How To Lower Insulin Levels
Diet and stress are the two most likely culprits that increase insulin levels in the body. Excess consumption of sugar and processed foods lead to chronically high insulin levels in the blood. The fastest way to lower your insulin levels is to commit to a low carbohydrate diet (even some fruits are off limits).
Emotional stress is the second culprit. The physiological response to stress results in the release of cortisol, a hormone made in the adrenal glands. Cortisol is your fight hormone. When your body is under stress, high amounts of cortisol is released into the blood stream. Cortisol impairs insulin secretion and disrupts insulin signaling, preventing glucose from being absorbed. This natural response is designed to increase energy availability while the body is under stress. The bottom line is that a highly stressed female maintains high amounts of hormones in the blood, promoting insulin resistance.
Contributing factors to PCOS:
To much PROCESSED soy. Soy contains a similar molecule to estrogen and therefore can block ovulation in women. Only eat organic, fermented soy products like fermented tofu. Harmful soy derivatives are ubiquitous in processed foods.
Hypothyroidism. The thyroid produces T3 hormone, which is necessary for the function of the ovaries. If you are diagnosed with hypothyroidism you may be deficient in Iodine. There is nothing wrong with the thyroid itself. The thyroid is a part of the hormonal cascade.
Artificial sweeteners. Artificial sweeteners are endocrine disruptors: they impair insulin and leptin signalling.
Hormones from animal foods. Adopt a plant based diet with high amounts of beans, seeds, nuts and plant protein. Avoid dairy, meat, chicken and fish. These foods contain hormones that affect your natural hormone levels.

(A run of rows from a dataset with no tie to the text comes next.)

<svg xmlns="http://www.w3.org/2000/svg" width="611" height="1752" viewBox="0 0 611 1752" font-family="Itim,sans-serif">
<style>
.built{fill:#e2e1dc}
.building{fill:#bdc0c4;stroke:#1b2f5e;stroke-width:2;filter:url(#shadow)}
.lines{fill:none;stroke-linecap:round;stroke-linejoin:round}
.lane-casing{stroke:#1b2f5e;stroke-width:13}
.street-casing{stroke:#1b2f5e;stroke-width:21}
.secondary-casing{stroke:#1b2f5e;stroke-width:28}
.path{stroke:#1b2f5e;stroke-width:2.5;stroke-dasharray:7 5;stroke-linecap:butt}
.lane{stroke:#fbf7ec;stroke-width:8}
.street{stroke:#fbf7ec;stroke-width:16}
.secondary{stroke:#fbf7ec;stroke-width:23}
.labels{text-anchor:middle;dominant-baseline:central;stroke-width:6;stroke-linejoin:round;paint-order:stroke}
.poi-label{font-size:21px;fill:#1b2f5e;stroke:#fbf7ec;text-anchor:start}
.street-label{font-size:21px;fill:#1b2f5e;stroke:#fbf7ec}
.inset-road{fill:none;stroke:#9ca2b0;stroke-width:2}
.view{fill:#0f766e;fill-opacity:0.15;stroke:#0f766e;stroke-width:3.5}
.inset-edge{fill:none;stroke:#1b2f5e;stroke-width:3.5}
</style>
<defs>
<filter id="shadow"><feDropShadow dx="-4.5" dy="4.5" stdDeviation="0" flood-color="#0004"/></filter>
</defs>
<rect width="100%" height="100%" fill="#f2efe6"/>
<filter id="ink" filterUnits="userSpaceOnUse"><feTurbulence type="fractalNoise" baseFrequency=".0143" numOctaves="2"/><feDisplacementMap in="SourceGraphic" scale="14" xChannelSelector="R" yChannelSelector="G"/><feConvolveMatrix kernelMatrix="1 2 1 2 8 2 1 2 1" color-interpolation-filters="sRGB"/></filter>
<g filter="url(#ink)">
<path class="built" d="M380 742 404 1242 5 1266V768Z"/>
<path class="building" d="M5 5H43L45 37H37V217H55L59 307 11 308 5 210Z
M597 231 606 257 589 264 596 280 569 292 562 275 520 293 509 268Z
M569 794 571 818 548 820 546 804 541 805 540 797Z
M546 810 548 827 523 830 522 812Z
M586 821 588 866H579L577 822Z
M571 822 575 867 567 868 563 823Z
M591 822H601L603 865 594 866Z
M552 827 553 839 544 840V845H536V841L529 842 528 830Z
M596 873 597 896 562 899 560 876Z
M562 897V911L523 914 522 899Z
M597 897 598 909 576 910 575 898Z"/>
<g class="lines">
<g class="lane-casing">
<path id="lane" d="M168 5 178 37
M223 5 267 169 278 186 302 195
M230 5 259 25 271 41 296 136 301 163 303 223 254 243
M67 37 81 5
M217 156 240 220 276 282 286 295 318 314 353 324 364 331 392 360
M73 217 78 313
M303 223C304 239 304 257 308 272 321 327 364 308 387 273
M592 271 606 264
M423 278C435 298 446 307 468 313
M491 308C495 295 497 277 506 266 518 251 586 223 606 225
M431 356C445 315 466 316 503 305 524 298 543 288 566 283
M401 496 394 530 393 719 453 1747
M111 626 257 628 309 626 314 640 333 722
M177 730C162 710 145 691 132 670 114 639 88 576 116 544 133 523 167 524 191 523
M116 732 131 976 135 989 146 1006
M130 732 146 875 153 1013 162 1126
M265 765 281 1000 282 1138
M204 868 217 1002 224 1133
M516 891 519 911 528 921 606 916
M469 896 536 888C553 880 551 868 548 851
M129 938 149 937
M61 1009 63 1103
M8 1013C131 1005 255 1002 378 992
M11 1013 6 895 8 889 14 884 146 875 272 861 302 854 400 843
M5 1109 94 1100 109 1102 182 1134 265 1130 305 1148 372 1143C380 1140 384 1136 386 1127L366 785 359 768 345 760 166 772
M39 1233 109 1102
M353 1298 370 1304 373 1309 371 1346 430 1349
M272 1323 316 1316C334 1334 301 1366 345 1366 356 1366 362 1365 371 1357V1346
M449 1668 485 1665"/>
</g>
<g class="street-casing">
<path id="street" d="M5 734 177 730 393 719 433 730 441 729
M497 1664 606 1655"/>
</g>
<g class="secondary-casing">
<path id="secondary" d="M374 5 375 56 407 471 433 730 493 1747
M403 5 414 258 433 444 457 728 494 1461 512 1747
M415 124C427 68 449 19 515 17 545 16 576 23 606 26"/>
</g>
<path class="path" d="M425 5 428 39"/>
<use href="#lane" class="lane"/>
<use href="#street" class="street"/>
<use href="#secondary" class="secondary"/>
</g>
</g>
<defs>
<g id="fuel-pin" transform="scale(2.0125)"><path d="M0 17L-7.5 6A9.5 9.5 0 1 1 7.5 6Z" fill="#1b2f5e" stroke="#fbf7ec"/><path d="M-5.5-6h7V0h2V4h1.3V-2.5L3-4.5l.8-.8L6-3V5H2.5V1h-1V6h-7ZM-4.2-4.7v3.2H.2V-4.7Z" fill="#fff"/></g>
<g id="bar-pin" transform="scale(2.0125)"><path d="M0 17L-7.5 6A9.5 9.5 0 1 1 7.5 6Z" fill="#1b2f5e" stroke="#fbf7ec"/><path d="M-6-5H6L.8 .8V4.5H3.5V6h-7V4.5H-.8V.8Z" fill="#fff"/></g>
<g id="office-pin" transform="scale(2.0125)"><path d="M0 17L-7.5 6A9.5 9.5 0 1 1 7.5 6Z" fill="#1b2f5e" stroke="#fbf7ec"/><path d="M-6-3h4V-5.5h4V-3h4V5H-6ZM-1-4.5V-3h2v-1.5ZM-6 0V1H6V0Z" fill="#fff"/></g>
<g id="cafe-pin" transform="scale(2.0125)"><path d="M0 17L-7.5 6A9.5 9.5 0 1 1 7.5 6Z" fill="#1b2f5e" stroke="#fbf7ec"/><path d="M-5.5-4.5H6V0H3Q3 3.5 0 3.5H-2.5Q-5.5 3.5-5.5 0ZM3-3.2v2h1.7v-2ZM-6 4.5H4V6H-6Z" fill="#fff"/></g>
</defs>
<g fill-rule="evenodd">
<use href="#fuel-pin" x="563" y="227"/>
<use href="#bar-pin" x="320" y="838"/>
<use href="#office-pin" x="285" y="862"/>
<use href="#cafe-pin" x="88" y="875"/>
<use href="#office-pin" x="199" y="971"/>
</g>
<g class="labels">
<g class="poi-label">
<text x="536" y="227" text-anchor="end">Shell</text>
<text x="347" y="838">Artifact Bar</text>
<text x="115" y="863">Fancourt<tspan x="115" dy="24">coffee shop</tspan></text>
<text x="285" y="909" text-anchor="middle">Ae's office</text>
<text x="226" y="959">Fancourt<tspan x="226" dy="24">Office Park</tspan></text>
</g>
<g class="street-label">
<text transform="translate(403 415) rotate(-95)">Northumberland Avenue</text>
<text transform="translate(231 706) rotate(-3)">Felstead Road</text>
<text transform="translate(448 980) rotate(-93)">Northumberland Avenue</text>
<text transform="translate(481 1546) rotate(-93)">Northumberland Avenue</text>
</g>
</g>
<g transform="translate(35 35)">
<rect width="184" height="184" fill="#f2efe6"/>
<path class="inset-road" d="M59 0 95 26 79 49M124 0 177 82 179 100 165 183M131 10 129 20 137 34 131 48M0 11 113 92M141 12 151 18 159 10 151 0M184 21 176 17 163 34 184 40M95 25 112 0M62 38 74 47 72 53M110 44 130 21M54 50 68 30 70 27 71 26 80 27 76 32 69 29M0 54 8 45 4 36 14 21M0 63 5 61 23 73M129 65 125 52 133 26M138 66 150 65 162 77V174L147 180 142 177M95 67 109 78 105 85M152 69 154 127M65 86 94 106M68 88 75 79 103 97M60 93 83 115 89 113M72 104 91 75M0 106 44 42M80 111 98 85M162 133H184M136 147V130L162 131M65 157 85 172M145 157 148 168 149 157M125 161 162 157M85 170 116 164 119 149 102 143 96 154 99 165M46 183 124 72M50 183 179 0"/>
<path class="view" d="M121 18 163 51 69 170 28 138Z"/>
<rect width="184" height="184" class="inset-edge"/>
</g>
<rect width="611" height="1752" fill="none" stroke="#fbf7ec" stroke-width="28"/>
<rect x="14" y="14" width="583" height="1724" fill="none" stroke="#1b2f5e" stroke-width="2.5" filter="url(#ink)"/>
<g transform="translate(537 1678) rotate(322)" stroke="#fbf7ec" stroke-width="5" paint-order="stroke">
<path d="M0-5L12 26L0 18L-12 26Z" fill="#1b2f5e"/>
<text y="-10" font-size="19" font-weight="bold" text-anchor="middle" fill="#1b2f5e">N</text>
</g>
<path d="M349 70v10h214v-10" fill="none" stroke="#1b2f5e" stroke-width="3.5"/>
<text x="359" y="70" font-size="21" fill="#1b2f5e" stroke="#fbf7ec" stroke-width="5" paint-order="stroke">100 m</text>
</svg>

Anemia. It’s very dangerous to be anemic. Your cells are not receiving enough oxygen. Normal cells make adaptations and start forming cysts and fibroids in the hormonal glands.
Toxic foods. Fibroids and cysts are formed to wall off toxins from the body. Pesticides sprayed on produce are estrogen based and easily attach to female tissues.
Foods To Avoid in PCOS (video)
Is there a cure for PCOS?
According to the medical industry there is no cure for PCOS. Doctors will often recommend weight loss, which will help lower insulin levels. Popular treatments for PCOS include birth control, thyroid medication, metformin, and hormonal injections. These medications maintain your condition without addressing the underlying cause. I say skip all the BS and cure yourself with nutrition, exercise, and herbs.
Heal From PCOS Quickly:
The trick to healing PCOS is detoxing, weight loss, de-stressing and the use of hormonal balancing herbs.
- Give up processed foods, fast food and the microwave. Do not put damaged foods in your body.
- Eat as little animal foods as possible to avoid excess hormones.
- Control your blood sugar and lower insulin levels by eating a low carbohydrate diet. Use these supplements that help control blood sugar: cinnamon, bitter melon, apple cider vinegar.
- Detox for at least 3 months. Choose a detox that cleans your blood and lymph nodes.
- Take a vitamin D supplement
- Use licorice root and saw palmetto to reduce testosterone levels. Saw Palmetto acts as anti-androgen and reduces the conversion of testosterone to the more active form, DHT.
- Balance female hormones using herbs like, chasteberry, black cohosh and dong qui. Chasteberry inhibits prolactin synthesis and raises progesterone levels, restoring the necessary balance of the two hormones.
- Exercise makes you more insulin sensitive by increasing uptake of glucose into cells through glucose transporters.